FDA also addressed other issues with Matrixx’s RapidMelts Vitamin C products, including:

  • Describing vitamin C and echinacea as inactive ingredients, despite statements that describe the vitamin C and the echinacea as intended to furnish pharmacological activity or other direct effect in reducing the duration and severity of cold symptoms, which makes them active ingredients.
  • Using vitamin C, which is not approved in over-the-counter drug (OTC) formulations for the treatment or prevention of the “common cold" under the final monograph for Cold, Cough, Allergy, Bronchodilator, and Antiasthmatic Drug Products for Over-the-Counter Use (final monograph for OTC Cold Cough Drug Products) (see 21 C.F.R. part 341) because the evidence was insufficient to classify vitamin C as safe and effective for such OTC use.
  •  Using vitamin C , which is not GRAS (generally recognized as safe) and effective for reducing the duration and severity of the common cold. Thus, any drug product intended for such use that includes vitamin C as an active ingredient, alone or in combination with other active ingredients, is also not GRAS and effective.
  • Using vitamin C without indentifying it as an active drug.
  •  Labeling the RapidMelts Vitamin C products as homeopathic drug products, but they are not  recognized in the official Homeopathic Pharmacopeia of the United States (HPUS).
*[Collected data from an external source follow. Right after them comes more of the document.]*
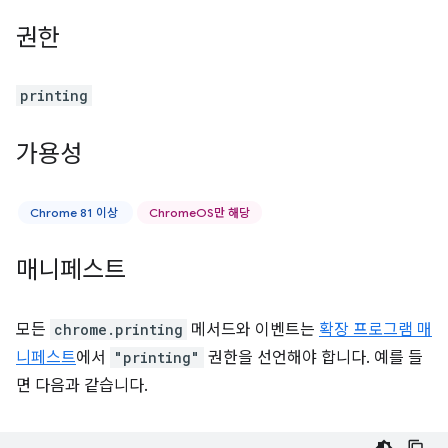
권한
printing
가용성
Chrome 81 이상
ChromeOS만 해당
매니페스트
모든
chrome.printing
메서드와 이벤트는
확장 프로그램 매
니페스트
에서
"printing"
권한을 선언해야 합니다. 예를 들
면 다음과 같습니다.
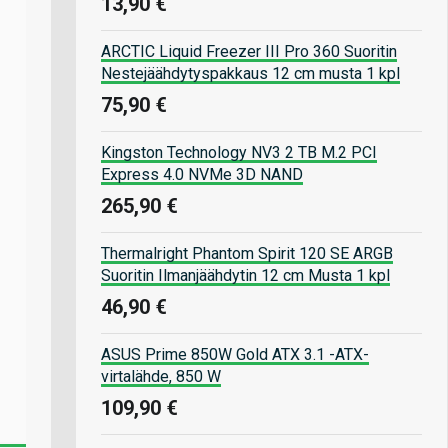
13,90 €
ARCTIC Liquid Freezer III Pro 360 Suoritin
Nestejäähdytyspakkaus 12 cm musta 1 kpl
75,90 €
Kingston Technology NV3 2 TB M.2 PCI
Express 4.0 NVMe 3D NAND
265,90 €
Thermalright Phantom Spirit 120 SE ARGB
Suoritin Ilmanjäähdytin 12 cm Musta 1 kpl
46,90 €
ASUS Prime 850W Gold ATX 3.1 -ATX-
virtalähde, 850 W
109,90 €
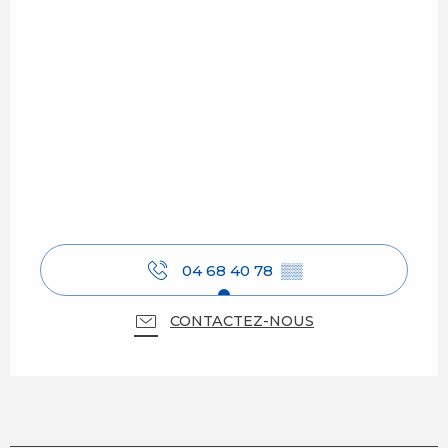
04 68 40 78
▒▒
CONTACTEZ-NOUS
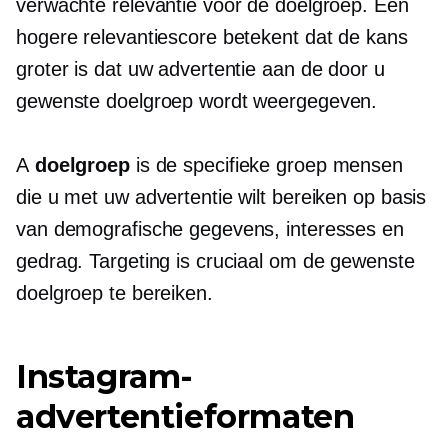
verwachte relevantie voor de doelgroep. Een
hogere relevantiescore betekent dat de kans
groter is dat uw advertentie aan de door u
gewenste doelgroep wordt weergegeven.
A
doelgroep
is de specifieke groep mensen
die u met uw advertentie wilt bereiken op basis
van demografische gegevens, interesses en
gedrag. Targeting is cruciaal om de gewenste
doelgroep te bereiken.
Instagram-
advertentieformaten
FDA’s Compliance Policy Guide for Homeopathic Drugs defines a homeopathic drug as: “Any drug labeled as being homeopathic which is listed in the Homeopathic Pharmacopeia of the United States (HPUS), an addendum to it, or its supplements,"  and states “Drug products containing homeopathic ingredients in combination with non-homeopathic active ingredients are not homeopathic drug products." Although some ingredients in the RapidMelts Vitamin C products (zincum aceticum, zincum gluconicum, and Echinacea) are established homeopathic active ingredients included in the HPUS, vitamin C (ascorbic acid) is not a recognized active ingredient in the HPUS or any of the addenda or supplements.